As explained before in this article, we have different states for each component. It is obvious to have similar states for our DataList component as well. The states are “Normal”, “Over” and “Selected” states.
We can customize the UI of our elements in the component by navigating to the particular state. Go ahead and click the “Over” state to customize it.
Click on the artwork to select a “Highlight Rectangle” and delete it since we are modifying the rectangles that we created.
Select the back rectangle of the item and fill it with a darker gray and a darker outline. Fill gradient should be #999999 to #666666 and Stroke color shall be #666666.
Save your .fxp file and test the content. You should see the darker item graphic for the mouse-over state.

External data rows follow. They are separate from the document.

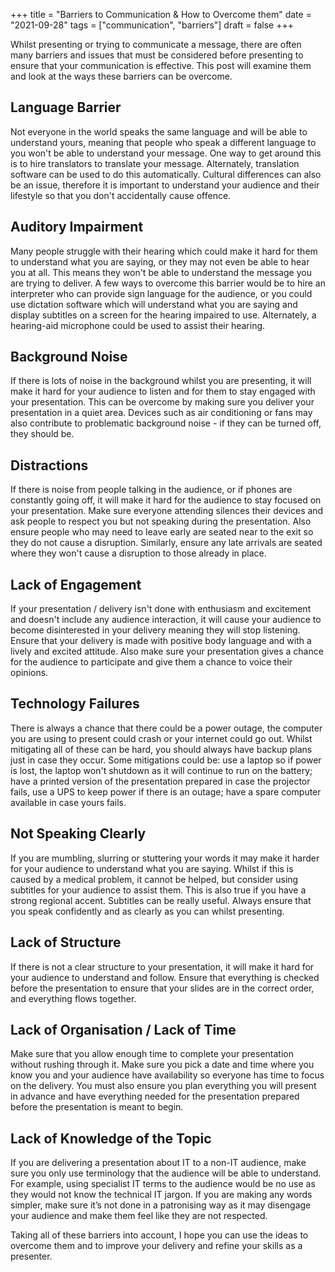 +++
title = "Barriers to Communication & How to Overcome them"
date = "2021-09-28"
tags = ["communication", "barriers"]
draft = false
+++

Whilst presenting or trying to communicate a message, there are often many barriers and issues that must be considered before presenting to ensure that your communication is effective. This post will examine them and look at the ways these barriers can be overcome.

## Language Barrier
Not everyone in the world speaks the same language and will be able to understand yours, meaning that people who speak a different language to you won't be able to understand your message. One way to get around this is to hire translators to translate your message. Alternately, translation software can be used to do this automatically. Cultural differences can also be an issue, therefore it is important to understand your audience and their lifestyle so that you don't accidentally cause offence.

## Auditory Impairment
Many people struggle with their hearing which could make it hard for them to understand what you are saying, or they may not even be able to hear you at all. This means they won't be able to understand the message you are trying to deliver. A few ways to overcome this barrier would be to hire an interpreter who can provide sign language for the audience, or you could use dictation software which will understand what you are saying and display subtitles on a screen for the hearing impaired to use. Alternately, a hearing-aid microphone could be used to assist their hearing.

## Background Noise
If there is lots of noise in the background whilst you are presenting, it will make it hard for your audience to listen and for them to stay engaged with your presentation. This can be overcome by making sure you deliver your presentation in a quiet area. Devices such as air conditioning or fans may also contribute to problematic background noise - if they can be turned off, they should be.

## Distractions
If there is noise from people talking in the audience, or if phones are constantly going off, it will make it hard for the audience to stay focused on your presentation. Make sure everyone attending silences their devices and ask people to respect you but not speaking during the presentation. Also ensure people who may need to leave early are seated near to the exit so they do not cause a disruption. Similarly, ensure any late arrivals are seated where they won't cause a disruption to those already in place.

## Lack of Engagement
If your presentation / delivery isn't done with enthusiasm and excitement and doesn't include any audience interaction, it will cause your audience to become disinterested in your delivery meaning they will stop listening. Ensure that your delivery is made with positive body language and with a lively and excited attitude. Also make sure your presentation gives a chance for the audience to participate and give them a chance to voice their opinions.

## Technology Failures
There is always a chance that there could be a power outage, the computer you are using to present could crash or your internet could go out. Whilst mitigating all of these can be hard, you should always have backup plans just in case they occur. Some mitigations could be: use a laptop so if power is lost, the laptop won't shutdown as it will continue to run on the battery; have a printed version of the presentation prepared in case the projector fails, use a UPS to keep power if there is an outage; have a spare computer available in case yours fails.

## Not Speaking Clearly
If you are mumbling, slurring or stuttering your words it may make it harder for your audience to understand what you are saying. Whilst if this is caused by a medical problem, it cannot be helped, but consider using subtitles for your audience to assist them. This is also true if you have a strong regional accent. Subtitles can be really useful. Always ensure that you speak confidently and as clearly as you can whilst presenting.

## Lack of Structure
If there is not a clear structure to your presentation, it will make it hard for your audience to understand and follow. Ensure that everything is checked before the presentation to ensure that your slides are in the correct order, and everything flows together.

## Lack of Organisation / Lack of Time
Make sure that you allow enough time to complete your presentation without rushing through it. Make sure you pick a date and time where you know you and your audience have availability so everyone has time to focus on the delivery. You must also ensure you plan everything you will present in advance and have everything needed for the presentation prepared before the presentation is meant to begin.

## Lack of Knowledge of the Topic
If you are delivering a presentation about IT to a non-IT audience, make sure you only use terminology that the audience will be able to understand. For example, using specialist IT terms to the audience would be no use as they would not know the technical IT jargon. If you are making any words simpler, make sure it’s not done in a patronising way as it may disengage your audience and make them feel like they are not respected.

Taking all of these barriers into account, I hope you can use the ideas to overcome them and to improve your delivery and refine your skills as a presenter.
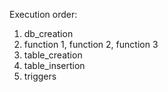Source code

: Execution order:
1. db_creation
2. function 1, function 2, function 3
3. table_creation
4. table_insertion
5. triggers

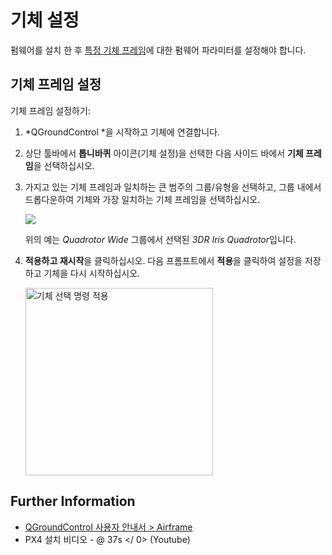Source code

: # 기체 설정

펌웨어를 설치 한 후 [특정 기체 프레임](../airframes/airframe_reference.md)에 대한 펌웨어 파라미터를 설정해야 합니다.

## 기체 프레임 설정

기체 프레임 설정하기:

1. *QGroundControl *을 시작하고 기체에 연결합니다.
2. 상단 툴바에서 **톱니바퀴** 아이콘(기체 설정)을 선택한 다음 사이드 바에서 **기체 프레임**을 선택하십시오. 
3. 가지고 있는 기체 프레임과 일치하는 큰 범주의 그룹/유형을 선택하고, 그룹 내에서 드롭다운하여 기체와 가장 일치하는 기체 프레임을 선택하십시오.
    
    ![](../../images/qgc/setup/airframe_px4.jpg)
    
    위의 예는 *Quadrotor Wide* 그룹에서 선택된 *3DR Iris Quadrotor*입니다.

4. **적용하고 재시작**을 클릭하십시오. 다음 프롬프트에서 **적용**을 클릭하여 설정을 저장하고 기체을 다시 시작하십시오.
    
    <img src="../../images/qgc/setup/airframe_px4_apply_prompt.jpg" width="300px" title="기체 선택 명령 적용" />

## Further Information

* [QGroundControl 사용자 안내서 > Airframe](https://docs.qgroundcontrol.com/en/SetupView/Airframe.html)
*  PX4 설치 비디오 - @ 37s </ 0> (Youtube)</li> </ul>
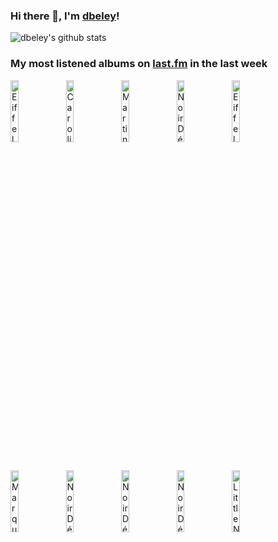 ### Hi there 👋, I'm [dbeley](https://dbeley.ovh/en)!

![dbeley's github stats](https://github-readme-stats.vercel.app/api?username=dbeley)

### My most listened albums on [last.fm](https://www.last.fm/user/d_beley) in the last week

[<img src='https://lastfm.freetls.fastly.net/i/u/300x300/8c5d52f47ccab75b42e0ab817715ee81.jpg' width='16%' height='16%' alt='Eiffel - Le 1/4 Dheure Des Ahuris'>](https://www.last.fm/music/eiffel/le%2b1%252f4%2bd%2527heure%2bdes%2bahuris)&nbsp;
[<img src='https://lastfm.freetls.fastly.net/i/u/300x300/8942d9d108878a846c33b782c96618c5.jpg' width='16%' height='16%' alt='Caroline Polachek - Pang'>](https://www.last.fm/music/caroline%2bpolachek/pang)&nbsp;
[<img src='https://lastfm.freetls.fastly.net/i/u/300x300/99c71322745abd3c39f46e125792e65d.jpg' width='16%' height='16%' alt='Martin Dupont - Hot Paradox'>](https://www.last.fm/music/martin%2bdupont/hot%2bparadox)&nbsp;
[<img src='https://lastfm.freetls.fastly.net/i/u/300x300/887509ef741e4749904edf0e826d4ed0.png' width='16%' height='16%' alt='Noir Désir - 666.667 Club'>](https://www.last.fm/music/noir%2bd%25c3%25a9sir/666.667%2bclub)&nbsp;
[<img src='https://lastfm.freetls.fastly.net/i/u/300x300/950bce878cbd7cdbf0a60bccd4f1430d.jpg' width='16%' height='16%' alt='Eiffel - Abricotine'>](https://www.last.fm/music/eiffel/abricotine)&nbsp;
<br>
[<img src='https://lastfm.freetls.fastly.net/i/u/300x300/1e10a65654916c8b59fa48b210cb0914.jpg' width='16%' height='16%' alt='Marquis De Sade - Rue de Siam'>](https://www.last.fm/music/marquis%2bde%2bsade/rue%2bde%2bsiam)&nbsp;
[<img src='https://lastfm.freetls.fastly.net/i/u/300x300/c765df10e752420a877b1f4d59de4d0b.jpg' width='16%' height='16%' alt='Noir Désir - Tostaky'>](https://www.last.fm/music/noir%2bd%25c3%25a9sir/tostaky)&nbsp;
[<img src='https://lastfm.freetls.fastly.net/i/u/300x300/8c8ca45e9a2349eec912d976fc1d876a.png' width='16%' height='16%' alt='Noir Désir - Des visages des figures'>](https://www.last.fm/music/noir%2bd%25c3%25a9sir/des%2bvisages%2bdes%2bfigures)&nbsp;
[<img src='https://lastfm.freetls.fastly.net/i/u/300x300/56c634bc9ea440b0c0979b887f5f2031.png' width='16%' height='16%' alt='Noir Désir - Veuillez rendre lâme (à qui elle appartient)'>](https://www.last.fm/music/noir%2bd%25c3%25a9sir/veuillez%2brendre%2bl%2527%25c3%25a2me%2b%2528%25c3%25a0%2bqui%2belle%2bappartient%2529)&nbsp;
[<img src='https://lastfm.freetls.fastly.net/i/u/300x300/3e24227c5e5e49aec924078db42de5d8.jpg' width='16%' height='16%' alt='Little Nemo - Sounds in the Attic'>](https://www.last.fm/music/little%2bnemo/sounds%2bin%2bthe%2battic)&nbsp;
<br>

Go ahead and repeat similar steps to customize the “Selected” state of your list item and fill it with a gradient from #000000 to #333333 and give it a stroke color of #000000. Darken the description text field in the “Selected” state to color #999999.
This is what we get after the customization.
Test and run the content that you created. This is pretty much it. We can now import this custom skinned component to Flash Builder and bind the data we require. Hope you enjoyed creating this custom skin.